The predictability and certainty offered by patents are critical — albeit thin — backstops for private investors, which finance the majority of our industry’s work. And while any investment requires risk, most investors expect a reasonable level of confidence that the intellectual property they’re investing in will be protected by a fair and reliable patent system. This is particularly critical for the biopharmaceutical industry, where the research and development process requires significant investment over a decade or more with no guarantee of Food and Drug Administration approval or any financial return.
While this new legislation’s intent is good, some provisions could have broad, unintended consequences that hurt legitimate patent holders — and imperil those investors’ trust.
An immediate problem is that the inter partes review (IPR) process at the U.S. Patent and Trademark Office (PTO), which is intended to provide a faster and cheaper process for people to challenge patents, is being abused by outside interests, including hedge funds, seeking to undermine and exploit it for short-term financial gain.
Predatory hedge funds are short-selling the stock of patent-dependent companies, then challenging the companies’ legitimate patents at the PTO to rattle the stock market, and then attempting to profit from a resulting drop in the companies’ stock price.
An egregious example is the hedge fund manager who recently filed IPR challenges to the patents held by Acorda Therapeutics, a small biotech company that developed and brought to market a new treatment that improves multiple sclerosis patients’ mobility. After the first IPR challenge to Acorda, investors lost more than $150 million in value, and the stock has yet to recover.
This kind of destructive behavior has a profound chilling effect on industries powered by private investment. And because biopharmaceutical companies use the capital they raise on public markets to finance their clinical trials and research, allowing the IPR process to be abused in this manner could freeze the future search for new cures and therapies that American patients need and deserve right now.

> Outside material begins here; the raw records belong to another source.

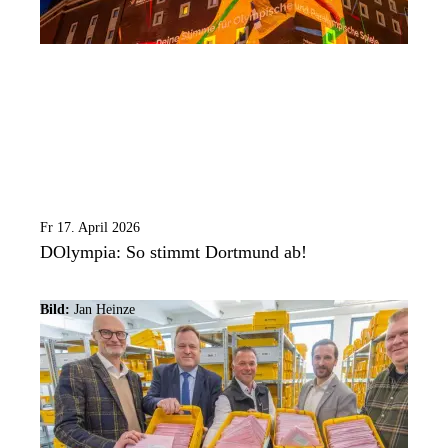
Fr 17. April 2026
DOlympia: So stimmt Dortmund ab!
Bild:
Jan Heinze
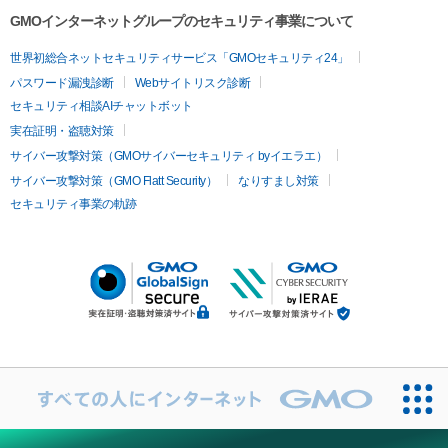
GMOインターネットグループのセキュリティ事業について
世界初総合ネットセキュリティサービス「GMOセキュリティ24」
パスワード漏洩診断
Webサイトリスク診断
セキュリティ相談AIチャットボット
実在証明・盗聴対策
サイバー攻撃対策（GMOサイバーセキュリティ byイエラエ）
サイバー攻撃対策（GMO Flatt Security）
なりすまし対策
セキュリティ事業の軌跡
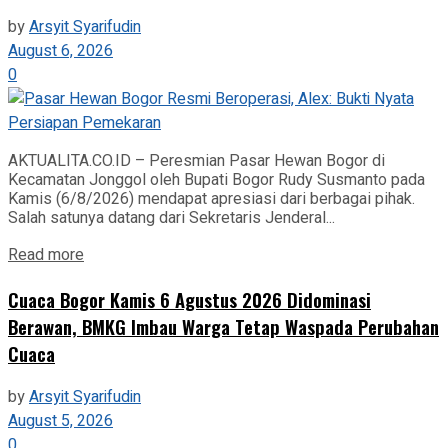
by
Arsyit Syarifudin
August 6, 2026
0
AKTUALITA.CO.ID – Peresmian Pasar Hewan Bogor di
Kecamatan Jonggol oleh Bupati Bogor Rudy Susmanto pada
Kamis (6/8/2026) mendapat apresiasi dari berbagai pihak.
Salah satunya datang dari Sekretaris Jenderal...
Read more
Cuaca Bogor Kamis 6 Agustus 2026 Didominasi
Berawan, BMKG Imbau Warga Tetap Waspada Perubahan
Cuaca
by
Arsyit Syarifudin
August 5, 2026
0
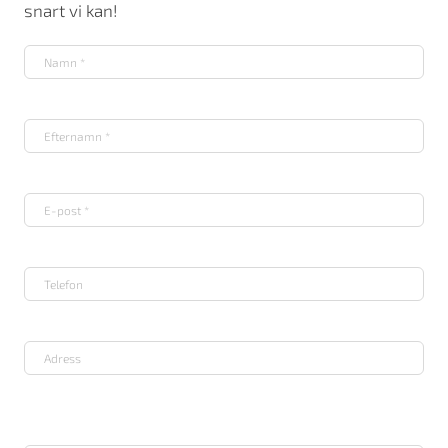
snart vi kan!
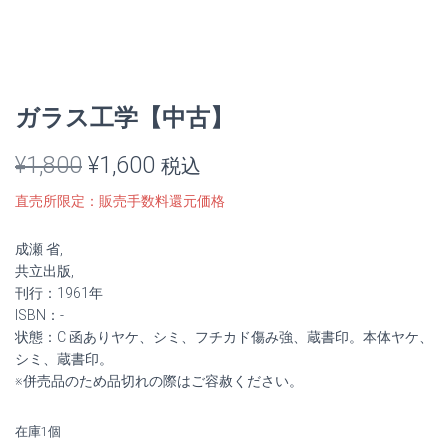
ガラス工学【中古】
元
現
¥
1,800
¥
1,600
税込
の
在
直売所限定：販売手数料還元価格
価
の
成瀬 省,
格
価
共立出版,
刊行：1961年
は
格
ISBN：-
状態：C 函ありヤケ、シミ、フチカド傷み強、蔵書印。本体ヤケ、
¥1,800
は
シミ、蔵書印。
※併売品のため品切れの際はご容赦ください。
で
¥1,600
し
で
在庫1個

A longer-term problem is that IPR challenges threaten to undermine the unique and specialized patent challenge procedures that Congress has put in place to bring generic and biosimilar pharmaceutical products to market. Under the Hatch-Waxman Act and the Biologics Price Competition and Innovation Act (BPCIA), Congress crafted a carefully calibrated system that ensured the continued development and introduction of new and innovative medicines and, at the same time, facilitated the timely introduction of generic and biosimilar medicines. This system has worked well for over 30 years. Because IPR challenges arise outside these carefully designed legal regimes, they threaten to disrupt the delicate balance that has served patients so well.

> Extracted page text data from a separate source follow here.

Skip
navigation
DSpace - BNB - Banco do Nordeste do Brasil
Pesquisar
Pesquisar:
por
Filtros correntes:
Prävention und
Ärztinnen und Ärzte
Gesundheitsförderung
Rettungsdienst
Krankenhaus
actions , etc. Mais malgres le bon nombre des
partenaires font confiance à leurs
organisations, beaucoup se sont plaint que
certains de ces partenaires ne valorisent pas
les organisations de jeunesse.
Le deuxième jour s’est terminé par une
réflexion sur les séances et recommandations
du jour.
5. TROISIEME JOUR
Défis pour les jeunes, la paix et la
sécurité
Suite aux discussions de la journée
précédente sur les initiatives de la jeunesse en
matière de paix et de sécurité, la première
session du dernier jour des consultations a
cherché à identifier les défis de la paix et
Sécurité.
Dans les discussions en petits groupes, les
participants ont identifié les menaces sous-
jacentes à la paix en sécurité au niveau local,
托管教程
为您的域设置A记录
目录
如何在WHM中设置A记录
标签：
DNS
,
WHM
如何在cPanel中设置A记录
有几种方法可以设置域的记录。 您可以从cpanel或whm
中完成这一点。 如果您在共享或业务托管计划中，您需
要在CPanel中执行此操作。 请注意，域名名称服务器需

When Congress created the IPR process as part of the America Invents Act of 2011, it never intended for IPR to be used to kill valid biopharmaceutical patents covered under Hatch-Waxman and the BPCIA in a way that would discourage future investments in new medicines. Yet, that is precisely how IPRs are being misused today.

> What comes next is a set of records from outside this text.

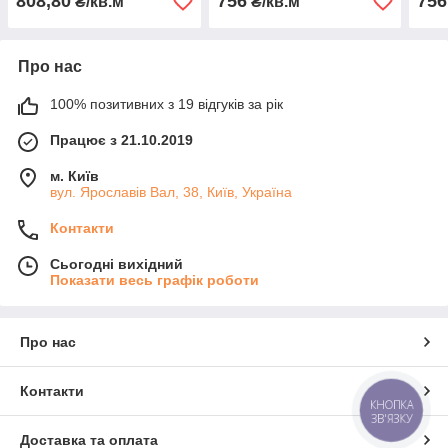
808,80
756
756
₴/кв.м
₴/кв.м
Про нас
100% позитивних з 19 відгуків за рік
Працює з 21.10.2019
м. Київ
вул. Ярославів Вал, 38, Київ, Україна
Контакти
Сьогодні вихідний
Показати весь графік роботи
Про нас
Контакти
КНОПКА
ЗВ'ЯЗКУ
Доставка та оплата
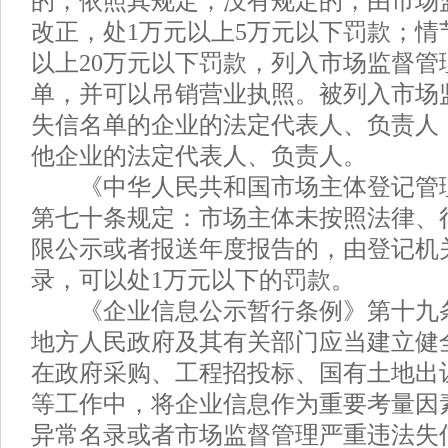
的，依照其规定；没有规定的，由市场
改正，处1万元以上5万元以下罚款；情
以上20万元以下罚款，列入市场监督管
单，并可以吊销营业执照。被列入市场
失信名单的企业的法定代表人、负责人
他企业的法定代表人、负责人。
《中华人民共和国市场主体登记管
第七十条规定：市场主体未按照法律、
限公示或者报送年度报告的，由登记机
录，可以处1万元以下的罚款。
《企业信息公示暂行条例》第十九
地方人民政府及其有关部门应当建立健
在政府采购、工程招投标、国有土地出
等工作中，将企业信息作为重要考量因
异常名录或者市场监督管理严重违法失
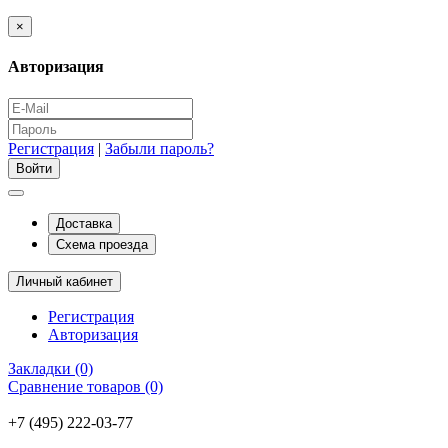
×
Авторизация
Регистрация
|
Забыли пароль?
Доставка
Схема проезда
Личный кабинет
Регистрация
Авторизация
Закладки (0)
Сравнение товаров (0)
+7 (495) 222-03-77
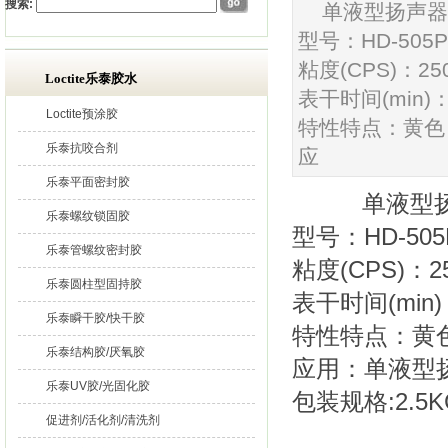
搜索:
单液型扬声器中
型号：HD-505P
粘度(CPS)：250
Loctite乐泰胶水
表干时间(min)：
Loctite预涂胶
特性特点：黄色
乐泰抗咬合剂
应
乐泰平面密封胶
单液型扬声
乐泰螺纹锁固胶
型号：HD-505
乐泰管螺纹密封胶
粘度(CPS)：25
乐泰圆柱型固持胶
表干时间(min)
乐泰瞬干胶/快干胶
特性特点：黄
乐泰结构胶/厌氧胶
应用：单液型
乐泰UV胶/光固化胶
包装规格:2.5K
促进剂/活化剂/清洗剂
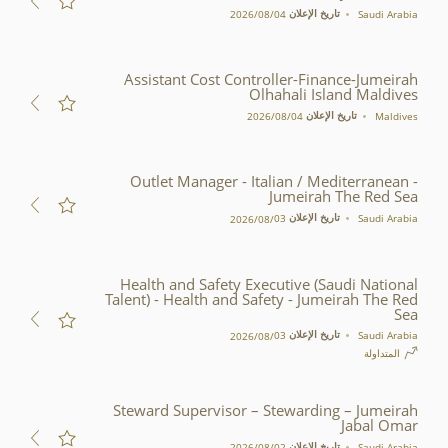
تاريخ الإعلان
Saudi Arabia
04‏/08‏/2026
Assistant Cost Controller-Finance-Jumeirah
Olhahali Island Maldives
تاريخ الإعلان
Maldives
04‏/08‏/2026
Outlet Manager - Italian / Mediterranean -
Jumeirah The Red Sea
تاريخ الإعلان
Saudi Arabia
03‏/08‏/2026
Health and Safety Executive (Saudi National
Talent) - Health and Safety - Jumeirah The Red
Sea
تاريخ الإعلان
Saudi Arabia
03‏/08‏/2026
المتداولة
Steward Supervisor – Stewarding – Jumeirah
Jabal Omar
تاريخ الإعلان
Saudi Arabia
02‏/08‏/2026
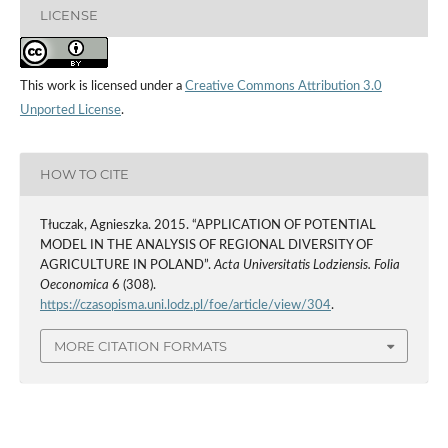
LICENSE
This work is licensed under a
Creative Commons Attribution 3.0
Unported License
.
HOW TO CITE
Tłuczak, Agnieszka. 2015. “APPLICATION OF POTENTIAL
MODEL IN THE ANALYSIS OF REGIONAL DIVERSITY OF
AGRICULTURE IN POLAND”.
Acta Universitatis Lodziensis. Folia
Oeconomica
6 (308).
https://czasopisma.uni.lodz.pl/foe/article/view/304
.
MORE CITATION FORMATS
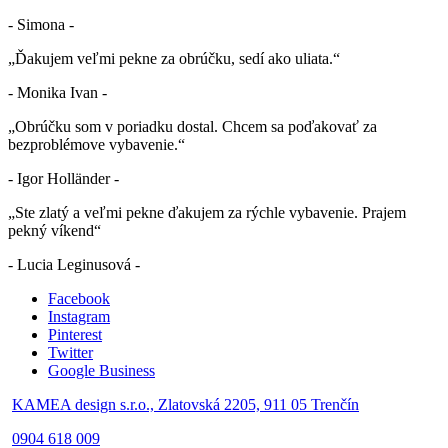
- Simona -
„Ďakujem veľmi pekne za obrúčku, sedí ako uliata.“
- Monika Ivan -
„Obrúčku som v poriadku dostal. Chcem sa poďakovať za
bezproblémove vybavenie.“
- Igor Holländer -
„Ste zlatý a veľmi pekne ďakujem za rýchle vybavenie. Prajem
pekný víkend“
- Lucia Leginusová -
Facebook
Instagram
Pinterest
Twitter
Google Business
KAMEA design s.r.o., Zlatovská 2205, 911 05 Trenčín
0904 618 009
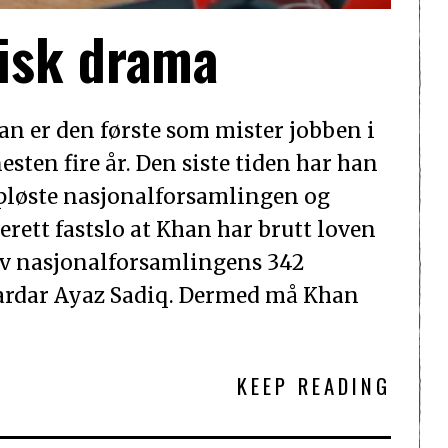
tisk drama
n er den første som mister jobben i
sten fire år. Den siste tiden har han
oppløste nasjonalforsamlingen og
erett fastslo at Khan har brutt loven
 av nasjonalforsamlingens 342
 Sardar Ayaz Sadiq. Dermed må Khan
KEEP READING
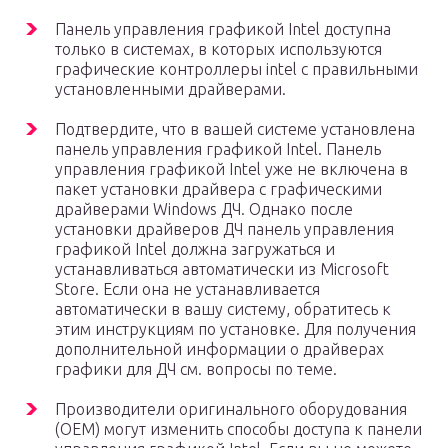
Панель управления графикой Intel доступна
только в системах, в которых используются
графические контроллеры intel с правильными
установленными драйверами.
Подтвердите, что в вашей системе установлена
панель управления графикой Intel. Панель
управления графикой Intel уже не включена в
пакет установки драйвера с графическими
драйверами Windows ДЧ. Однако после
установки драйверов ДЧ панель управления
графикой Intel должна загружаться и
устанавливаться автоматически из Microsoft
Store. Если она не устанавливается
автоматически в вашу систему, обратитесь к
этим инструкциям по установке. Для получения
дополнительной информации о драйверах
графики для ДЧ см. вопросы по теме.
Производители оригинального оборудования
(OEM) могут изменить способы доступа к панели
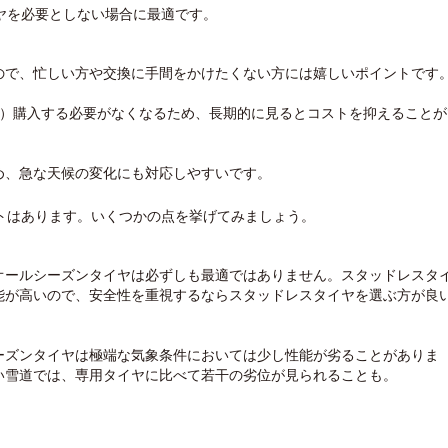
ヤを必要としない場合に最適です。
ので、忙しい方や交換に手間をかけたくない方には嬉しいポイントです
用）購入する必要がなくなるため、長期的に見るとコストを抑えることが
め、急な天候の変化にも対応しやすいです。
トはあります。いくつかの点を挙げてみましょう。
オールシーズンタイヤは必ずしも最適ではありません。スタッドレスタ
能が高いので、安全性を重視するならスタッドレスタイヤを選ぶ方が良
ーズンタイヤは極端な気象条件においては少し性能が劣ることがありま
い雪道では、専用タイヤに比べて若干の劣位が見られることも。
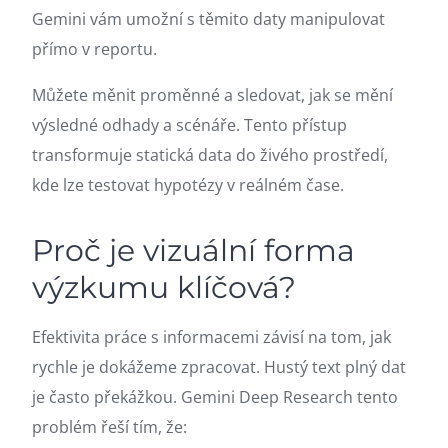
Gemini vám umožní s těmito daty manipulovat
přímo v reportu.
Můžete měnit proměnné a sledovat, jak se mění
výsledné odhady a scénáře. Tento přístup
transformuje statická data do živého prostředí,
kde lze testovat hypotézy v reálném čase.
Proč je vizuální forma
výzkumu klíčová?
Efektivita práce s informacemi závisí na tom, jak
rychle je dokážeme zpracovat. Hustý text plný dat
je často překážkou. Gemini Deep Research tento
problém řeší tím, že:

Fortunately, Congress can solve both problems by simply exempting from the IPR process certain patents covering approved biopharmaceutical products — products that already are subject to unique and specialized patent challenge procedures under the Hatch-Waxman Act and the BPCIA. Exempting biopharmaceutical patents from IPR would end this abuse, while continuing to allow the use of IPRs to challenge problematic patents identified by other industries reliant on intellectual property.
Unfortunately, some of the current patent reform bills working their way through Congress do not sufficiently address this abuse. And our industry is not alone when it comes to concerns that H.R. 9, the bill moving through the House of Representatives, will undermine intellectual property rights by creating great uncertainty about the reliability and enforceability of patents. As of today, 145 prominent American research universities, hundreds of businesses of all sizes and independent investors in innovation have joined in registering their concerns about the bill. And our industry has worked — and will continue to work — in the spirit of cooperation to help get the legislation right.
Congress never intended for its deliberative process to, in effect, endanger American patients. But others have unscrupulous intentions, and the potential unintended consequences are severe. Congress must act now to ensure that new patent legislation stops these abusive practices and protects America’s patients.
Greenwood is president and CEO of the Biotechnology Industry Organization (BIO). Castellani is president and CEO of the Pharmaceutical Research and Manufacturers of America (PhRMA).